Notice: The reproducibility variables underlying each score are classified using an automated LLM-based pipeline, validated against a manually labeled dataset. LLM-based classification introduces uncertainty and potential bias; scores should be interpreted as estimates. Full accuracy metrics and methodology are described in Coakley et alK. L. Coakley, T. Snelleman, H. Hoos, and O. E. Gundersen, "The embrace of open science: An analysis of a decade of AI research and 56 800 conference papers," Under Review, 2026..

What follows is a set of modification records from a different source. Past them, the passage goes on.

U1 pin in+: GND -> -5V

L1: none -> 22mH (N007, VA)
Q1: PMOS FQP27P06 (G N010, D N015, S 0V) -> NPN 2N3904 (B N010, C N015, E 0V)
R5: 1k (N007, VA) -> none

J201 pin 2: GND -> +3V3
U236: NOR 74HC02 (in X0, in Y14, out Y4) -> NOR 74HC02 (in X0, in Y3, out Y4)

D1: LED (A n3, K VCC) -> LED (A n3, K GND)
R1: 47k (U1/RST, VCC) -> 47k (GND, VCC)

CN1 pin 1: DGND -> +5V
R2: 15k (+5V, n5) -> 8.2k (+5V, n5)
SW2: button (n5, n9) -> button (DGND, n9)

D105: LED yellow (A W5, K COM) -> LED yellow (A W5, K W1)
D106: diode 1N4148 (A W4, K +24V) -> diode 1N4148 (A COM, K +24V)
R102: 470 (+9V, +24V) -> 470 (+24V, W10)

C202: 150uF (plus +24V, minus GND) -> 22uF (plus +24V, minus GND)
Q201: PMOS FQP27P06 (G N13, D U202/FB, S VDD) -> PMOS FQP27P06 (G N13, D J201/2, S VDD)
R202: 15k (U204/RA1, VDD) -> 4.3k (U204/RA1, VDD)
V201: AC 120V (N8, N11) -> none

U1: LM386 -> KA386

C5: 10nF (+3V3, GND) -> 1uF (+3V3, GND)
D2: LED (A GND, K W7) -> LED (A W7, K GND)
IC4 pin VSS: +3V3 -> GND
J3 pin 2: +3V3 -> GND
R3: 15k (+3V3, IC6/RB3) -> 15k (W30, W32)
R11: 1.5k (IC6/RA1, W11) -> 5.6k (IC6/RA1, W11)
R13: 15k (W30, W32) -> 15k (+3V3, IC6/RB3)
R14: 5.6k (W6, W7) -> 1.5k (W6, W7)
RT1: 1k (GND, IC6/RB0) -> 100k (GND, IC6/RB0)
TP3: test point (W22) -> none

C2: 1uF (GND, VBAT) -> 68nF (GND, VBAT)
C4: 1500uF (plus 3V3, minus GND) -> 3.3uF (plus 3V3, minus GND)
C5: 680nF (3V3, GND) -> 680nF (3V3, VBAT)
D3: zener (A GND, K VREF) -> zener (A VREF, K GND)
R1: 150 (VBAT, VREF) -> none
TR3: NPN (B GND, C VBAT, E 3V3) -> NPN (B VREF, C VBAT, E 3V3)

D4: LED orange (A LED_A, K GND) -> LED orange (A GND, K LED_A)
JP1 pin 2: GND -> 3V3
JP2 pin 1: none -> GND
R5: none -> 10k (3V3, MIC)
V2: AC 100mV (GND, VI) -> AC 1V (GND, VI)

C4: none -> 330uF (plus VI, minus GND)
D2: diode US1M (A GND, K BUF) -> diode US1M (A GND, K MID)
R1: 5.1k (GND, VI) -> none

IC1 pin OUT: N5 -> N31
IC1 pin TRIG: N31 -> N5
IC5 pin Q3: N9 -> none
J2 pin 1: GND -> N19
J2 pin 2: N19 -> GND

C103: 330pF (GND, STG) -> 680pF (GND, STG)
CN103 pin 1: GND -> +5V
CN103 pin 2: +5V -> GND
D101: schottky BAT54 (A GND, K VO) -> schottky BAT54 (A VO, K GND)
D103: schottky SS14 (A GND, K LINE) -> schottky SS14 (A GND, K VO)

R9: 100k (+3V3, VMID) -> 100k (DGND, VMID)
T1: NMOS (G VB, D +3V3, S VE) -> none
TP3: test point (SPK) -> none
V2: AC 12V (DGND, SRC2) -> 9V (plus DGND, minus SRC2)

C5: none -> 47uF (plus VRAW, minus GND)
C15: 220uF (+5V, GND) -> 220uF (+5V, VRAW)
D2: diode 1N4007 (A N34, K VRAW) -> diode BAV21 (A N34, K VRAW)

Coresets for Clustering with Missing Values

Authors: Vladimir Braverman, Shaofeng Jiang, Robert Krauthgamer, Xuan Wu

NeurIPS 2021 | Venue PDF | LLM Run Details

Reproducibility Variable	Result	LLM Response
Research Type	Experimental	We implement our algorithm and validate its performance on various real data sets. Our coreset exhibits a ﬂexible tradeoff between coreset size and accuracy, and generally outperforms the uniformsampling baseline. Furthermore, it signiﬁcantly speeds up a Lloyd s-style heuristic for k-MEANS with missing values. [...] We implement our proposed coreset construction algorithm, and we evaluate its performance on real and synthetic datasets. [...] We run our experiments on three real datasets and one synthetic dataset.
Researcher Affiliation	Academia	Vladimir Braverman Johns Hopkins University EMAIL Shaofeng H.-C. Jiang Peking University EMAIL Robert Krauthgamer Weizmann Institute of Science EMAIL Xuan Wu Johns Hopkins University EMAIL
Pseudocode	No	The paper describes algorithmic concepts like importance sampling and Gonzalez's algorithm but does not present them in structured pseudocode or algorithm blocks.
Open Source Code	No	The paper does not provide any links to source code or explicit statements about its public release. It states "We implement our algorithm" but does not offer access to the code.
Open Datasets	Yes	Russian housing [Rus17] is a dataset on Russian house market. [...] KDDCup 2009 [KDD09] is a dataset on customer relationship prediction. [...] Vertical farming [Sam21] is a dataset about cubes which are used for advanced vertical farming.
Dataset Splits	No	We use a randomly selected collection of centers C that consists of 100 randomly generated k-subset C Rd. Since both the evaluation method and the algorithm has randomness, we run the experiment for T = 103 times with independent random bits and report the average empirical error to make it stable.
Hardware Specification	Yes	We implement the algorithms using C++ 11, on a laptop with Intel i5-8350U CPU and 8GB RAM.
Software Dependencies	No	We implement the algorithms using C++ 11. (While C++11 is a specific language version, the paper does not list other software dependencies or libraries with version numbers, nor does it name a self-contained solver/package with a specific version number.)
Experiment Setup	Yes	In our experiments, we follow a standard practice of ﬁxing coreset size in each experiment. [...] For a ﬁxed size coreset, the family size \|I\| is a parameter that needs to be optimized. [...] The experiments are run on the Russian housing data set where the number of iterations of the modiﬁed Lloyd s is set to T = 5000 and the number of clusters is set to a small value k = 3 so as the heuristic is likely to ﬁnd a local minimum faster.